By Kngsley Samuel

Nigerian digital bank Kuda has undertaken a major organisational restructuring, resulting in the layoff of hundreds of employees across multiple departments, as the company pivots toward a more efficient, profitability-driven operating model.

The development, confirmed through internal communications and company sources, saw affected employees notified during a virtual meeting with senior executives. The layoffs cut across several units, with a significant impact on the marketing team.

In a statement, the company described the move as part of a broader effort to reposition for its next phase of growth.

“Kuda is evolving how the organisation is structured to support the next phase of our growth and scale,” a spokesperson said, noting that the decision was not driven by financial distress but aligned with industry benchmarks and long-term strategy.

The company emphasized that the layoffs were not performance-related but followed a comprehensive review of operational priorities and future direction.

Strategic shift to leaner operations

The restructuring underscores a broader trend within Nigeria’s fintech sector, where startups are increasingly shifting from rapid expansion to cost optimisation and sustainable growth.

Kuda has made notable progress in reducing its losses, reflecting tighter cost controls and operational adjustments.
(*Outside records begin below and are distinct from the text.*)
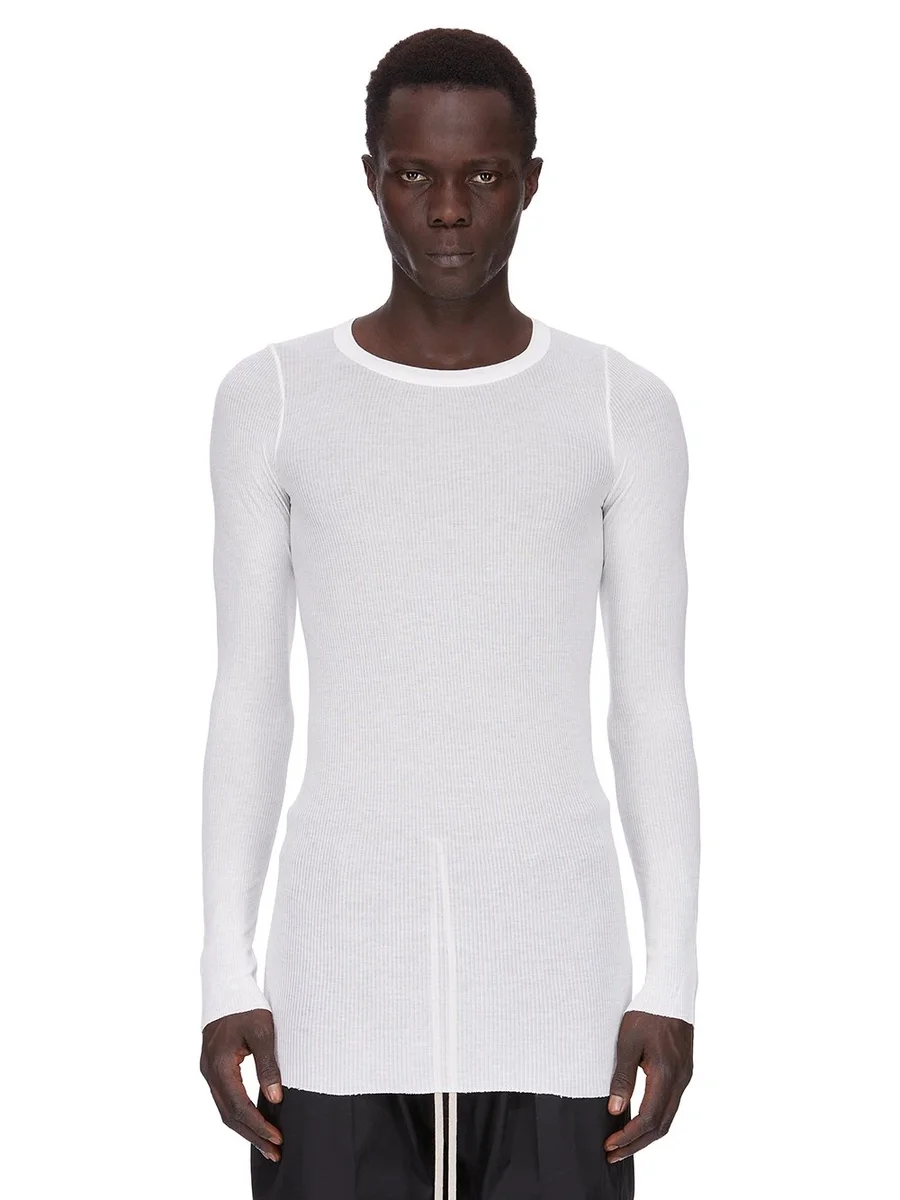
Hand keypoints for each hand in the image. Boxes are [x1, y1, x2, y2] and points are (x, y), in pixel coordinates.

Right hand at [200, 1008, 284, 1161]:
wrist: (226, 986)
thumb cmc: (246, 1005)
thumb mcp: (263, 1032)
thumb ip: (268, 1065)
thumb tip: (276, 1098)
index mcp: (220, 1065)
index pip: (239, 1106)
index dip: (258, 1125)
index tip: (277, 1138)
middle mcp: (210, 1072)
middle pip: (229, 1115)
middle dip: (252, 1135)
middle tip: (274, 1152)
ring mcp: (208, 1071)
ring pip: (225, 1109)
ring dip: (245, 1128)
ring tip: (267, 1143)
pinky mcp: (213, 1068)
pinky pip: (224, 1099)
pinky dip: (239, 1114)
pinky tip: (254, 1121)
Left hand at [604, 1009, 692, 1162]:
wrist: (672, 993)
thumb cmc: (647, 1013)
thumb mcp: (628, 1042)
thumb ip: (623, 1077)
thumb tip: (614, 1110)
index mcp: (666, 1074)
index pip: (649, 1118)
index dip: (629, 1136)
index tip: (609, 1145)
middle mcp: (680, 1081)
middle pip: (661, 1126)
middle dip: (636, 1144)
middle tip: (612, 1154)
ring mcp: (684, 1078)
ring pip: (667, 1118)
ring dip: (646, 1134)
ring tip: (622, 1143)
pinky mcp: (683, 1073)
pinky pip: (670, 1105)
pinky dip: (654, 1120)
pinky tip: (638, 1121)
The company recorded a significant decline in losses in its most recent financial year, alongside reductions in staff costs and overall operating expenses.

Industry analysts say such measures are becoming more common as fintech firms respond to a tougher funding environment, rising operational costs, and macroeconomic pressures, including currency volatility.
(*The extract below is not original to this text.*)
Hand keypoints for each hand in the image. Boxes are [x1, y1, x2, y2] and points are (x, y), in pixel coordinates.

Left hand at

Balancing growth, efficiency

Despite the workforce reduction, Kuda maintains that it remains focused on scaling its user base and expanding its market footprint.

The digital bank has continued to grow its customer base, with millions of registered users and ambitious targets for further expansion in the coming years.
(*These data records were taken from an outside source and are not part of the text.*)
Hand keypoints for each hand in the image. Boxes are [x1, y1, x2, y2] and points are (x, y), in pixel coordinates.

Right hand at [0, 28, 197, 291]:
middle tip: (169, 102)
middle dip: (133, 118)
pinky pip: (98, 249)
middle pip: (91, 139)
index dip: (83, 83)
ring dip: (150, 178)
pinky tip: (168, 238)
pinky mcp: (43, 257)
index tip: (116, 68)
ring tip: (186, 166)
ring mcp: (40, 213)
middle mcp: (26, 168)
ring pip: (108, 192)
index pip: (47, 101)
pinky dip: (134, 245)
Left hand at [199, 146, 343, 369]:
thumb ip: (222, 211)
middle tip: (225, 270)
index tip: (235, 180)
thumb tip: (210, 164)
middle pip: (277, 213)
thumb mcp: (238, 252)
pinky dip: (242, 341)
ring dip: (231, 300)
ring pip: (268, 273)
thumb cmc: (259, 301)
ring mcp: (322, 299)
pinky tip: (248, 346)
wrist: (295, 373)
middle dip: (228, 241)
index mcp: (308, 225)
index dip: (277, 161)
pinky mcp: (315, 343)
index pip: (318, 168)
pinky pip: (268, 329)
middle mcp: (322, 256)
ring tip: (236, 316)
However, the restructuring has raised concerns among employees and industry watchers, particularly regarding the timing of the layoffs and the clarity of internal communication.

Sources indicate that severance packages offered to affected staff vary based on role and tenure, with some receiving several months’ pay, alongside transition support. Enhanced severance benefits are reportedly tied to contractual agreements.

Sector-wide implications

Kuda’s move reflects a wider recalibration across Nigeria’s startup ecosystem, where companies are prioritising operational discipline and long-term viability over aggressive growth.

Analysts note that while such restructuring efforts may strengthen business fundamentals, they also highlight the evolving realities of building sustainable fintech companies in emerging markets.

As the sector matures, firms are expected to continue refining their business models, balancing innovation with financial resilience in an increasingly competitive landscape.